Optimiser les fiches produits : là où le SEO rencontre la conversion

Vous avez bien compris que "Les catégories font ranker ta boutique."
mais "Les produits font convertir."
Mais une fiche produit bien optimisée peut aussi ramener du trafic qualifié, surtout si elle porte une intention précise (ex : “bougie lavande bio”, “essuie-glace Clio 3”, “huile essentielle eucalyptus radié bio 30ml”).

J’ai travaillé sur assez de boutiques pour te dire une chose :
La plupart des fiches produits PrestaShop sont bâclées.
Descriptions trop courtes, images mal optimisées, données techniques absentes, titres automatiques…
Résultat : Google n’aime pas, les visiteurs ne comprennent pas, et la conversion s’effondre.

On met de l’ordre.
Méthode terrain.
Zéro bla-bla. (toujours le conseil de ne pas  regarder la longueur de  l'article)

1. Le titre produit : simple, clair, orienté intention

Ton titre doit permettre à Google de comprendre immédiatement de quoi il s’agit.

❌ Mauvais titres

  • “Bougie artisanale”
  • “Huile essentielle 30ml”
  • “Chemise bleue”

✔ Bons titres

  • “Bougie parfumée lavande bio – 180g, cire naturelle”
  • “Huile essentielle eucalyptus radié bio 30ml – respiration & bien-être”
  • “Chemise homme bleu marine coupe droite – coton premium”

Règle d’or :
ߑ頎om du produit + attribut spécifique + bénéfice ou usage

Tip Georges :

“Quand tu fais +30% de CTR juste en améliorant le titre, tu comprends son importance.”

2. Descriptions produits : raconter, expliquer, convaincre

Une fiche produit doit rassurer :

  • composition
  • usage
  • compatibilité
  • dimensions
  • sécurité
  • variantes
  • options
  • conseils d’entretien
  • précautions
  • bénéfices réels

Structure conseillée

1. Description courte → bénéfices immédiats (3 lignes)

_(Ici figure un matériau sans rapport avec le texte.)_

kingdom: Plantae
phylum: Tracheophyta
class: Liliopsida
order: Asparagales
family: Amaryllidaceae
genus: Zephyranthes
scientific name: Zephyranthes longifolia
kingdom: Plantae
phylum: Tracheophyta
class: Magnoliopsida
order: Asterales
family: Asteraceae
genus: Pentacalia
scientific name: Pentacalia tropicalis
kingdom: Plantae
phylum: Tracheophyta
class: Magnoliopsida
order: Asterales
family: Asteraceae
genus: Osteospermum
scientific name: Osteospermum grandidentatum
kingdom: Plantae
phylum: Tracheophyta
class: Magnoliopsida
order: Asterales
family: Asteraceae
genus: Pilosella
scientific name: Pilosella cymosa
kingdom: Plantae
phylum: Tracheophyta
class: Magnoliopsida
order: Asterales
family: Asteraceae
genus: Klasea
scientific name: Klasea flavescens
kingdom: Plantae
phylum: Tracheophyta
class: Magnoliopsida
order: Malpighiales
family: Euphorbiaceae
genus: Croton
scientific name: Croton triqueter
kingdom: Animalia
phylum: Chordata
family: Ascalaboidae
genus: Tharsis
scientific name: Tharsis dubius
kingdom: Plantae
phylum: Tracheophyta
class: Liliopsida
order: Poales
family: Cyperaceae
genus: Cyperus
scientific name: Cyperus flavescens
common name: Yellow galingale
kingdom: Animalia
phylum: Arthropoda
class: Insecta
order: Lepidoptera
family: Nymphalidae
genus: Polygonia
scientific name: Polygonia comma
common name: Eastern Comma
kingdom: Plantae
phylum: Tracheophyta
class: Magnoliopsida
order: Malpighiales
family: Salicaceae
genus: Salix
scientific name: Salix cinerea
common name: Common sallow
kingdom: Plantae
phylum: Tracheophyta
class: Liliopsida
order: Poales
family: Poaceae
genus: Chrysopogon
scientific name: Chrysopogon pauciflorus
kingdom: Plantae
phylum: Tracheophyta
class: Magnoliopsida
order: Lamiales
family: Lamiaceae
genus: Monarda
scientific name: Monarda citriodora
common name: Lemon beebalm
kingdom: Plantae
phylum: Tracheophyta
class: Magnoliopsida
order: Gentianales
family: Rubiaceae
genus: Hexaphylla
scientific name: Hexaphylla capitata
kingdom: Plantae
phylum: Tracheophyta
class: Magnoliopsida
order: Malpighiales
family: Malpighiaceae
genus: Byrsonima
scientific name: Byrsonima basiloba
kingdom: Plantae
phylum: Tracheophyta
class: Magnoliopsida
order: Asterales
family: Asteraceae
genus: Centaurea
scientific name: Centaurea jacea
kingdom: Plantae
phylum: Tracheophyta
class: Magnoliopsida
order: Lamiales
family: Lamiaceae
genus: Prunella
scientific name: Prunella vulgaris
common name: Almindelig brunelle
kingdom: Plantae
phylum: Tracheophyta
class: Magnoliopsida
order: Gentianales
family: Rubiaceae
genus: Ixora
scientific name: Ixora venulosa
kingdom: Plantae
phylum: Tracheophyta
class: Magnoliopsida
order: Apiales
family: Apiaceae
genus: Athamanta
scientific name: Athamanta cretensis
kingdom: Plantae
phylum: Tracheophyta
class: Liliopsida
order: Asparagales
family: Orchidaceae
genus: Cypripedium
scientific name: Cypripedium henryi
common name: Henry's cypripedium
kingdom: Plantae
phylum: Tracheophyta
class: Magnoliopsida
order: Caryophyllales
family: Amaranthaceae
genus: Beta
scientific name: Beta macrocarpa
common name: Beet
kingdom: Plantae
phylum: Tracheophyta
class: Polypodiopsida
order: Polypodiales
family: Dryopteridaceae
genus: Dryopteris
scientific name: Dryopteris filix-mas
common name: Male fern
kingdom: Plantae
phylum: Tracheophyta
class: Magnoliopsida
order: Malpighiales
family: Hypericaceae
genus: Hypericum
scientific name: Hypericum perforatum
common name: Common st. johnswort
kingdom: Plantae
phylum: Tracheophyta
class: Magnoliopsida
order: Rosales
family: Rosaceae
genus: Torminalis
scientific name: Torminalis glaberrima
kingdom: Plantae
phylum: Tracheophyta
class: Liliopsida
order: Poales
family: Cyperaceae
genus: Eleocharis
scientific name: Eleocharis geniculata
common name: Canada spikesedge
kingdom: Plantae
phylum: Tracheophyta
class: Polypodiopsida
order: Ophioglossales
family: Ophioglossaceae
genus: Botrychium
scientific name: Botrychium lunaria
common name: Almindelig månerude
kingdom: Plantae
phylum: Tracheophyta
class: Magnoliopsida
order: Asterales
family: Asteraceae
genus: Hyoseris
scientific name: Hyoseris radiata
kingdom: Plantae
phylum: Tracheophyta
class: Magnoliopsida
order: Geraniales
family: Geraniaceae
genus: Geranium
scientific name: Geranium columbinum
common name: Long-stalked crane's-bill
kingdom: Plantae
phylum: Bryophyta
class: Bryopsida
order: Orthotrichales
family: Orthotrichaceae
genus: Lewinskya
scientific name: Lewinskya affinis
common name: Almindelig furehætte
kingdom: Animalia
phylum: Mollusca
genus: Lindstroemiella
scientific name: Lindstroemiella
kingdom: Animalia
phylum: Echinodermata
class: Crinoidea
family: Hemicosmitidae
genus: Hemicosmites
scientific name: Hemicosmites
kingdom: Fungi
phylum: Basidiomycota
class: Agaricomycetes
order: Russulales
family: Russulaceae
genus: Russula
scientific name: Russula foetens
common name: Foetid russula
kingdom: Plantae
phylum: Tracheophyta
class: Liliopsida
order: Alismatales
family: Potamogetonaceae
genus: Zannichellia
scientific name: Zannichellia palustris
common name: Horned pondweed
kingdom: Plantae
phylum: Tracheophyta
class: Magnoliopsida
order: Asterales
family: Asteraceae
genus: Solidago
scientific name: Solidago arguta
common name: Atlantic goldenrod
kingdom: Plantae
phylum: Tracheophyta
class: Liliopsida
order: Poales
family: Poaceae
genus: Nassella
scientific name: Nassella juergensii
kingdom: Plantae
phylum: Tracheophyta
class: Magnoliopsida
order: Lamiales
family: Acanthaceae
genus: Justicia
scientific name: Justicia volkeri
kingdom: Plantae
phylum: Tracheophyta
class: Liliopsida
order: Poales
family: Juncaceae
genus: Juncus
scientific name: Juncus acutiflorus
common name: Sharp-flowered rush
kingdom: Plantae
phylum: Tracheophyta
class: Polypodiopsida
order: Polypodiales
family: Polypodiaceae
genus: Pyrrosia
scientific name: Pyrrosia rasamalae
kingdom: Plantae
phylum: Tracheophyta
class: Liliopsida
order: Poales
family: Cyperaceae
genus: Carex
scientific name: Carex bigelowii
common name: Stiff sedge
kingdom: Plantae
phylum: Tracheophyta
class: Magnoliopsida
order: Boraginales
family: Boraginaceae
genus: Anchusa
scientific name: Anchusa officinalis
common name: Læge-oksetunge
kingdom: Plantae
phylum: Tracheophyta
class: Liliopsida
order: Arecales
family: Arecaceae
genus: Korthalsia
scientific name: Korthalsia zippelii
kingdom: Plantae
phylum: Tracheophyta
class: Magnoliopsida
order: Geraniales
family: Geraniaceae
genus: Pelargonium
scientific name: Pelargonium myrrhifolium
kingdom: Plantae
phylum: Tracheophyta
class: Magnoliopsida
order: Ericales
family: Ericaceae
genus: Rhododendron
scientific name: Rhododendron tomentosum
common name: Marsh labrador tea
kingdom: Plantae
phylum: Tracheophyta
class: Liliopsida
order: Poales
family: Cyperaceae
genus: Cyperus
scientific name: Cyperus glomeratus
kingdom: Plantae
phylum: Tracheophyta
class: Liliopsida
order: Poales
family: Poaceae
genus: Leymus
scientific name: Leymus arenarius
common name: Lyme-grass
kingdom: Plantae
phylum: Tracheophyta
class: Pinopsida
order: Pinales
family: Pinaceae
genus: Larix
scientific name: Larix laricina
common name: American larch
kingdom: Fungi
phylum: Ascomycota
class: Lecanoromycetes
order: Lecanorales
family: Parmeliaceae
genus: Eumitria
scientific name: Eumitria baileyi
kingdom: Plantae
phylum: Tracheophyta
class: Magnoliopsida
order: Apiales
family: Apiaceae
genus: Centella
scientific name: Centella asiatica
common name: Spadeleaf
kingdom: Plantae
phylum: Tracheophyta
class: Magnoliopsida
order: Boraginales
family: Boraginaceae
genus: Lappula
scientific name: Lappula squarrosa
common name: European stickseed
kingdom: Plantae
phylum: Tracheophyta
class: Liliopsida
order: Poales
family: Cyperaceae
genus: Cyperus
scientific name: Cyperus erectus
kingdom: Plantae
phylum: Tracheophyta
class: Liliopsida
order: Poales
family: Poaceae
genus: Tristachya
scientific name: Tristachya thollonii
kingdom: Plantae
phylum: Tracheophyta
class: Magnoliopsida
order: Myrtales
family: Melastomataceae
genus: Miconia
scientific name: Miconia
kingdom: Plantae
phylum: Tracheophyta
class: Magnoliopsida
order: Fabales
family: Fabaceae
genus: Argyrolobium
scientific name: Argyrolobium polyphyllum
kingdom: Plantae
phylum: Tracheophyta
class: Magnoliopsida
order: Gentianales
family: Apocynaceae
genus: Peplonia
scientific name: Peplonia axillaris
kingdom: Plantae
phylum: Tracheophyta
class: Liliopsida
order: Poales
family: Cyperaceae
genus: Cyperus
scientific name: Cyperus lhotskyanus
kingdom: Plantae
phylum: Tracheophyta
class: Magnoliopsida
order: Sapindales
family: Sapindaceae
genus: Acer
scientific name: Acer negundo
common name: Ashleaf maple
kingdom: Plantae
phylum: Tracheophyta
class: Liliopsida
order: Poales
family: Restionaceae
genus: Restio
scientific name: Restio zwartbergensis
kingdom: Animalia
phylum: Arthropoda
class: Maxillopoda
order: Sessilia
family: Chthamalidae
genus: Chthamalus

2. Description longue → détails, contexte, usage

3. Caractéristiques techniques → tableau clair

4. Conseils d’utilisation → crédibilité

5. Questions fréquentes → bonus SEO

 et si possible les avis clients, voici un bon exemple, après c'est à vous de voir si vous laisser les avis négatifs

exemple de fiche produit sous prestashop avec des avis clients

Google adore les détails → ton client aussi.

3. Caractéristiques techniques : tableau obligatoire

Pourquoi mettre des tableaux ?

  • Google comprend mieux
  • l’acheteur visualise mieux
  • rassure énormément
  • améliore la conversion

Exemple de tableau

CaractéristiqueValeur
Matière 100% coton
Poids 190 g/m²
Dimensions 70 × 140 cm
Certification OEKO-TEX

Conseil : Les articles avec un comparatif produits sont toujours plus seo.

4. Images optimisées : poids, alt, angles…

La majorité des sites PrestaShop explosent les Core Web Vitals à cause des images produits.

Checklist

  • 4 à 8 images max
  • format WebP
  • moins de 200 KB chacune
  • compression 70–80%
  • fond propre
  • photos en situation (si utile)
  • alt descriptif SEO (pas “IMG_4536.jpg”)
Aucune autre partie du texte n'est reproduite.